But President Antonio Ramalho Eanes said he had no other choice to end the complicated government crisis caused by the resignation of the right-wing coalition Cabinet last month.
Many Portuguese agreed, even among those who had voted for the ruling Democratic Alliance, that whatever came next could not possibly be worse than the show the quarreling coalition partners put on during the last five weeks. The coalition could not agree on who would succeed Prime Minister Francisco Pinto Balsemao, whose resignation Dec. 19 had sparked the crisis.
No one, except the alliance leaders, was particularly surprised the President turned down the right-wing parties' offer to form another government under an obscure politician named Vitor Pereira Crespo. In a speech to the nation, Eanes said that, given the row over the choice of Mr. Crespo, it seemed unlikely Crespo would have the political backing needed to run the country.
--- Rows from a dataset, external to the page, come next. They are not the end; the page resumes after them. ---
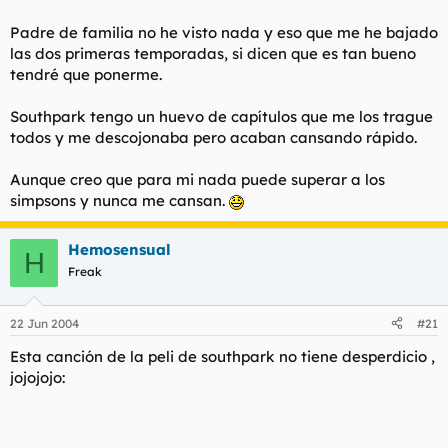
Padre de familia no he visto nada y eso que me he bajado
las dos primeras temporadas, si dicen que es tan bueno
tendré que ponerme.
Southpark tengo un huevo de capítulos que me los trague
todos y me descojonaba pero acaban cansando rápido.
Aunque creo que para mi nada puede superar a los
simpsons y nunca me cansan.
Hemosensual
H
Freak
22 Jun 2004
#21
Esta canción de la peli de southpark no tiene desperdicio ,
jojojojo: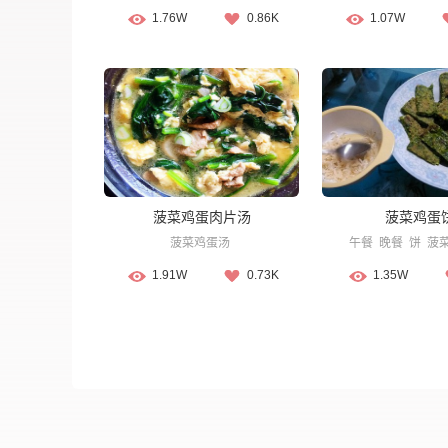
1.76W
0.86K
1.07W
菠菜鸡蛋肉片汤
菠菜鸡蛋
菠菜鸡蛋汤
午餐
晚餐
饼
菠
1.91W
0.73K
1.35W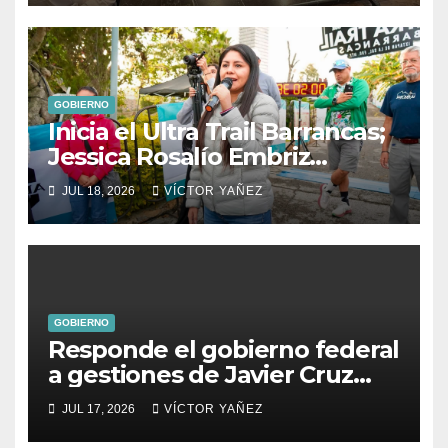
GOBIERNO
Inicia el Ultra Trail Barrancas;
Jessica Rosalío Embriz
impulsa el deporte y el
JUL 18, 2026
VÍCTOR YAÑEZ
turismo en Ixtapan de la Sal
GOBIERNO
Responde el gobierno federal
a gestiones de Javier Cruz
Jaramillo
JUL 17, 2026
VÍCTOR YAÑEZ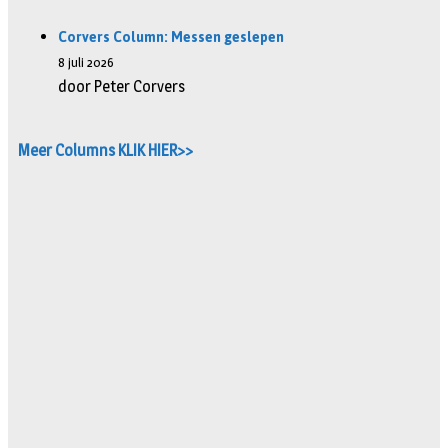
Corvers Column: Messen geslepen
8 juli 2026
door Peter Corvers
Meer Columns KLIK HIER>>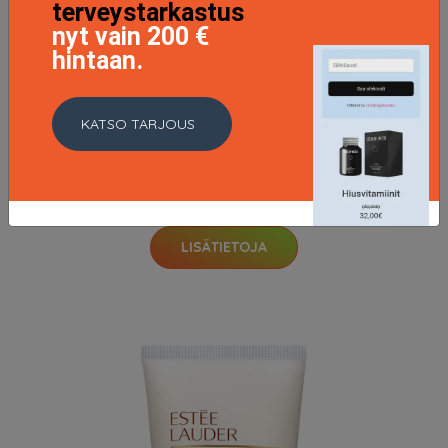
terveystarkastus
nyt vain 200 €
hintaan.
KATSO TARJOUS
Bronze Goddess Powder Bronzer Medium Deep
53 EUR
LISÄTIETOJA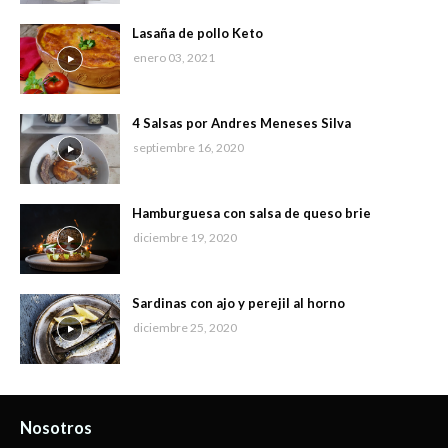
Lasaña de pollo Keto
enero 03, 2021
4 Salsas por Andres Meneses Silva
septiembre 16, 2020
Hamburguesa con salsa de queso brie
diciembre 19, 2020
Sardinas con ajo y perejil al horno
diciembre 25, 2020
Nosotros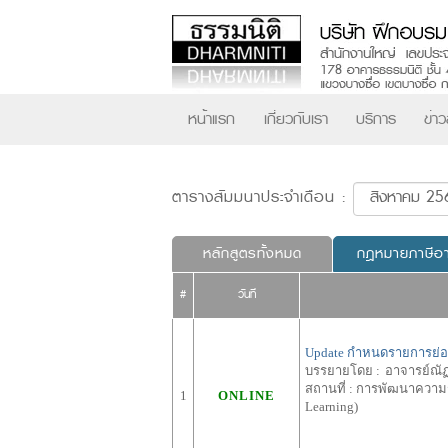
หน้าแรก
เกี่ยวกับเรา
บริการ
ข่า
ตารางสัมมนาประจำเดือน :
หลักสูตรทั้งหมด
กฎหมายภาษีอ
#
วันที่
Update กำหนดรายการย่อที่
บรรยายโดย :
อาจารย์ณัฏ
สถานที่ :
การพัฒนาความรู้
1
ONLINE
Learning)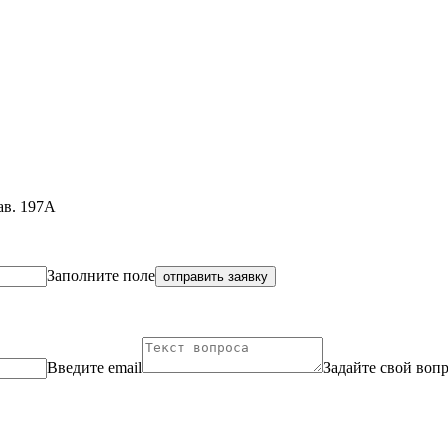
ав. 197А
Заполните поле
отправить заявку
Введите email
Задайте свой воп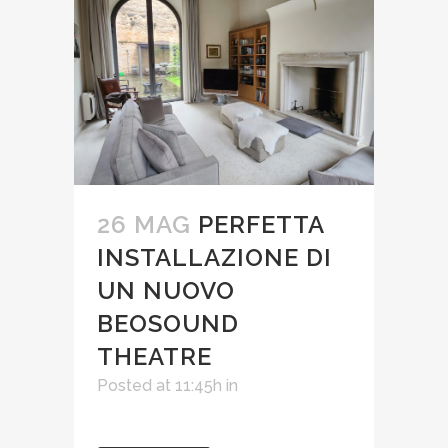
26 MAG
PERFETTA
INSTALLAZIONE DI
UN NUOVO
BEOSOUND
THEATRE
Posted at 11:45h
in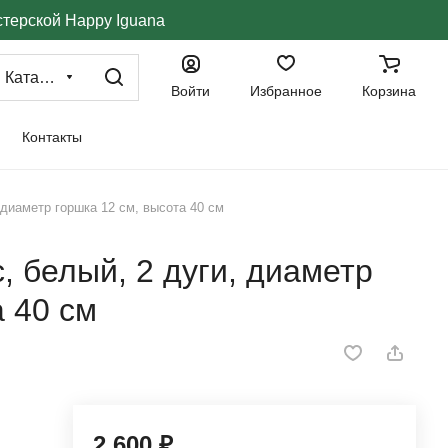
стерской Happy Iguana
Каталог
Войти
Избранное
Корзина
Контакты
диаметр горшка 12 см, высота 40 см
 белый, 2 дуги, диаметр
а 40 см
2 600 ₽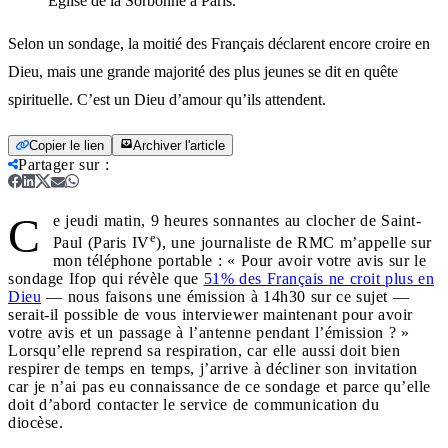
Église de la Sorbonne à Paris.
Selon un sondage, la moitié des Français déclarent encore croire en
Dieu, mais une grande majorité des plus jeunes se dit en quête
spirituelle. C’est un Dieu d’amour qu’ils attendent.
Copier le lien
Archiver l'article
Partager sur
:
C
e jeudi matin, 9 heures sonnantes au clocher de Saint-
e
Paul (Paris IV
), une journaliste de RMC m’appelle sur
mon téléphone portable : « Pour avoir votre avis sur le
sondage Ifop qui révèle que
51% des Français ne croit plus en
Dieu
— nous faisons une émission à 14h30 sur ce sujet —
serait-il possible de vous interviewer maintenant pour avoir
votre avis et un passage à l’antenne pendant l’émission ? »
Lorsqu’elle reprend sa respiration, car elle aussi doit bien
respirer de temps en temps, j’arrive à décliner son invitation
car je n’ai pas eu connaissance de ce sondage et parce qu’elle
doit d’abord contacter le service de communication du
diocèse.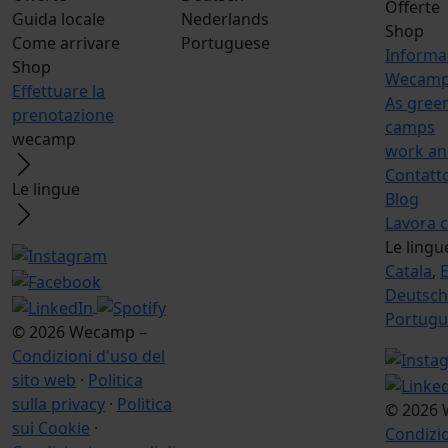
Offerte
Guida locale
Nederlands
Shop
Come arrivare
Portuguese
Informa
Shop
Wecampe
Effettuare la
As green
prenotazione
camps
wecamp
work an
Contatt
Le lingue
Blog
Lavora 
Le lingu
Catala
,
E
Deutsch
Portugu
© 2026 Wecamp –
Condizioni d'uso del
sito web
·
Politica
sulla privacy
·
Politica
© 2026 
sui Cookie
·
Condizio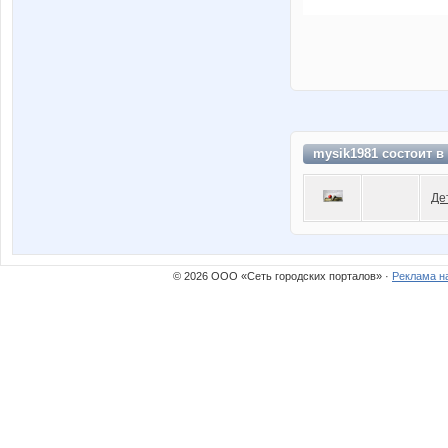
mysik1981 состоит в
Де
© 2026 ООО «Сеть городских порталов» ·
Реклама н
Mr. Balsemao and the other right-wing leaders were, however, predictably indignant and immediately accused the President of destabilizing democracy by intervening to end a crisis they had themselves caused. The alliance does, of course, have quite a lot to feel sorry about. It had a clear majority in Parliament and this gave it a mandate to rule until 1984. All this was thrown away when Mr. Balsemao resigned in what can only be described as a fit of personal pique.
Both the alliance parties have emerged from the latest crisis bruised and deeply split. The Christian Democrats no longer have a leader, and few people are confident Balsemao can hang on as head of the Social Democrats. It is also highly doubtful that the alliance can again present itself as a coalition in the next elections. Even if it does, it will have to pay the price of having talked itself out of office.
If the right-wing parties run against each other in the next elections, they will be penalized because Portugal's voting system favors electoral coalitions. It was precisely because of this that the alliance was founded in 1979.
In any case, the coalition is bound to lose out at the polls. And with no right-wing alternative, Portugal can only shift politically in the other direction. Portugal's Socialists won 32 percent of the votes in December's midterm elections and are the main beneficiaries of the crisis. But no one expects them to be able to rule alone. Portugal is, in fact, condemned to being ruled by coalitions - with the troubles that such partnerships produce.
The most likely result of the elections, which will probably take place in April, is a new coalition grouping the Socialists and the Social Democrats, who are part of the current coalition. This is one of the few political combinations that has not yet had a go at running the country since the 1974 revolution, and it will probably have a large parliamentary majority.
But will it be any more peaceful and effective as an alliance?
At least the right-wing parties now in government had a similar political outlook and inherited a fairly sound economy when they came to power. Whoever has to rule Portugal after the next elections faces the thankless task of redressing an exhausted economy.
Democracy faces many serious problems in Portugal in the months ahead, not least because of the economy. Fortunately, however, the Portuguese electorate has always shown far more sense than the country's politicians.